AI vs Legal Experts 0-1 (for now at least)

Craig MacKenzie
Craig MacKenzie

Published: December 15th, 2023

7 min read

On occasion, Siri or a Google search may well be able to answer a legal query, but the end-user needs to know whether the information online was accurate when first posted and, if so, is correct now. Lawyers spend years learning the skills necessary to carry out proper and comprehensive legal research using sophisticated legal resources.

The latest research tool to emerge is ChatGPT, which is more than a mere search engine and, through advances in artificial intelligence, might offer quicker and cheaper ways for people to search for legal answers.

Early results are not promising, and recent cases in the USA and England have shed light on apparent dangers.

A lady called Felicity Harber got involved in a legal dispute with the taxman and, during the court case, represented herself, using ChatGPT to assist her in fighting her claim.

She supplied 9 cases, along with a summary, all of which were said to support her legal argument. Mrs Harber said that the cases in the Response had been provided to her by "a friend in a solicitor's office" whom she had asked to assist with her appeal. Mrs Harber did not have more details of the cases she did not have the full text of the judgments or any reference numbers.

The Tribunal told the parties that they had looked at the FTT website and other legal websites and had also had been unable to find any of the cases in the Response. The Tribunal asked Mrs Harber if the cases had been generated by an AI system, such as ChatGPT. Mrs Harber said this was "possible", but moved quickly on to say that she couldn't see that it made any difference, as there must have been other FTT cases in which the Tribunal had decided that a person's ignorance of the law and/or mental health condition provided a reasonable excuse.

The Tribunal made two important findings of fact in relation to this point:

  1. That the cases in the Response are not genuine FTT judgments but have been generated by an AI system such as ChatGPT.

  2. That Mrs Harber was not aware that the cases in the Response were fabricated and did not know how to locate or check case law authorities by using the FTT website, BAILLI or other legal websites.

The Tribunal held:

Although we have accepted that Mrs Harber did not know the AI cases were not genuine, we reject her submission that this did not matter because the Tribunal had decided other reasonable excuse cases on the basis of ignorance of the law and/or mental health issues. We instead agree with Judge Kastel [who ruled in a similar case in the United States], who said on the first page of his judgment (where the term "opinion" is synonymous with "judgment") that:

"Many harms flow from the submission of fake opinions. The opposing party wastes time and money in exposing the deception. The Court's time is taken from other important endeavours. The client may be deprived of arguments based on authentic judicial precedents. There is potential harm to the reputation of judges and courts whose names are falsely invoked as authors of the bogus opinions and to the reputation of a party attributed with fictional conduct. It promotes cynicism about the legal profession and the…judicial system. And a future litigant may be tempted to defy a judicial ruling by disingenuously claiming doubt about its authenticity."

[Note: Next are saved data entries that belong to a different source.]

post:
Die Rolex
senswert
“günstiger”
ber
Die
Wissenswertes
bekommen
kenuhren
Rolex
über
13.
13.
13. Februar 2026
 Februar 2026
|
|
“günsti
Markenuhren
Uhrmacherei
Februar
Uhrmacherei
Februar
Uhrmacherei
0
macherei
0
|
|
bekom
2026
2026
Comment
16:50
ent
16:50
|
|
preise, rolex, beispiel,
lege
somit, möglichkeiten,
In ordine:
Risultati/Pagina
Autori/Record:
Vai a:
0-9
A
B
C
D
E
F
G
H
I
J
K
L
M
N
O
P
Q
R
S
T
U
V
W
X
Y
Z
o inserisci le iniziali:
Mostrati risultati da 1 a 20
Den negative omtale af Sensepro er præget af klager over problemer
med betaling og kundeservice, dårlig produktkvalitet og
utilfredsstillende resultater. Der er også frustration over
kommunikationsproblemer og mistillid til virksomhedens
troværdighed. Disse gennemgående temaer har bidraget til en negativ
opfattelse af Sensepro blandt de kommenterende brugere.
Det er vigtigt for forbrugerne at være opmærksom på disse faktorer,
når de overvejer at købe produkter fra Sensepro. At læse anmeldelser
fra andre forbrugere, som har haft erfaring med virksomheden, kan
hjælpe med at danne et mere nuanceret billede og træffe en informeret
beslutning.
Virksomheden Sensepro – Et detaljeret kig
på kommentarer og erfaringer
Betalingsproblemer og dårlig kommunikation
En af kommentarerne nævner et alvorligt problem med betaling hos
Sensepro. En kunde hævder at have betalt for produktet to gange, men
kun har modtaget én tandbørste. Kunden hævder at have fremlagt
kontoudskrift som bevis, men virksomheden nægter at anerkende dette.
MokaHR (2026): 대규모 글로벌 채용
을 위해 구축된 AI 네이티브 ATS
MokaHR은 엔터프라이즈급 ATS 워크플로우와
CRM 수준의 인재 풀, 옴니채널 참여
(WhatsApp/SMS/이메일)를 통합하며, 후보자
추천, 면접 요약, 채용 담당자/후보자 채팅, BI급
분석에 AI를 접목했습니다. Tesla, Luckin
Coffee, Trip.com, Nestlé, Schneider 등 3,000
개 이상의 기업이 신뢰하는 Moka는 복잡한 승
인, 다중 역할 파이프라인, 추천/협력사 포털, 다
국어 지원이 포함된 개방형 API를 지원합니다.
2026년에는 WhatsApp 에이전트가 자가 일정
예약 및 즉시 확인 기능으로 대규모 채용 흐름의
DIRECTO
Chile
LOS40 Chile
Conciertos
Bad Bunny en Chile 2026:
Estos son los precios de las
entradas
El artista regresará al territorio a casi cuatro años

We acknowledge that providing fictitious cases in reasonable excuse tax appeals is likely to have less impact on the outcome than in many other types of litigation, both because the law on reasonable excuse is well-settled, and because the task of a Tribunal is to consider how that law applies to the particular facts of each appellant's case. But that does not mean that citing invented judgments is harmless. It causes the Tribunal and HMRC to waste time and public money, and this reduces the resources available to progress the cases of other court users who are waiting for their appeals to be determined. As Judge Kastel said, the practice also "promotes cynicism" about judicial precedents, and this is important, because the use of precedent is "a cornerstone of our legal system" and "an indispensable foundation upon which to decide what is the law and its application to individual cases."

In this case Mrs Harber could have gotten off quite lightly due to her apparently innocent mistake, but one might expect more severe consequences in the future.

Mrs Harber lost her case, perhaps not surprisingly.

Don't leave important legal matters to chance; always consult an expert lawyer at the first opportunity.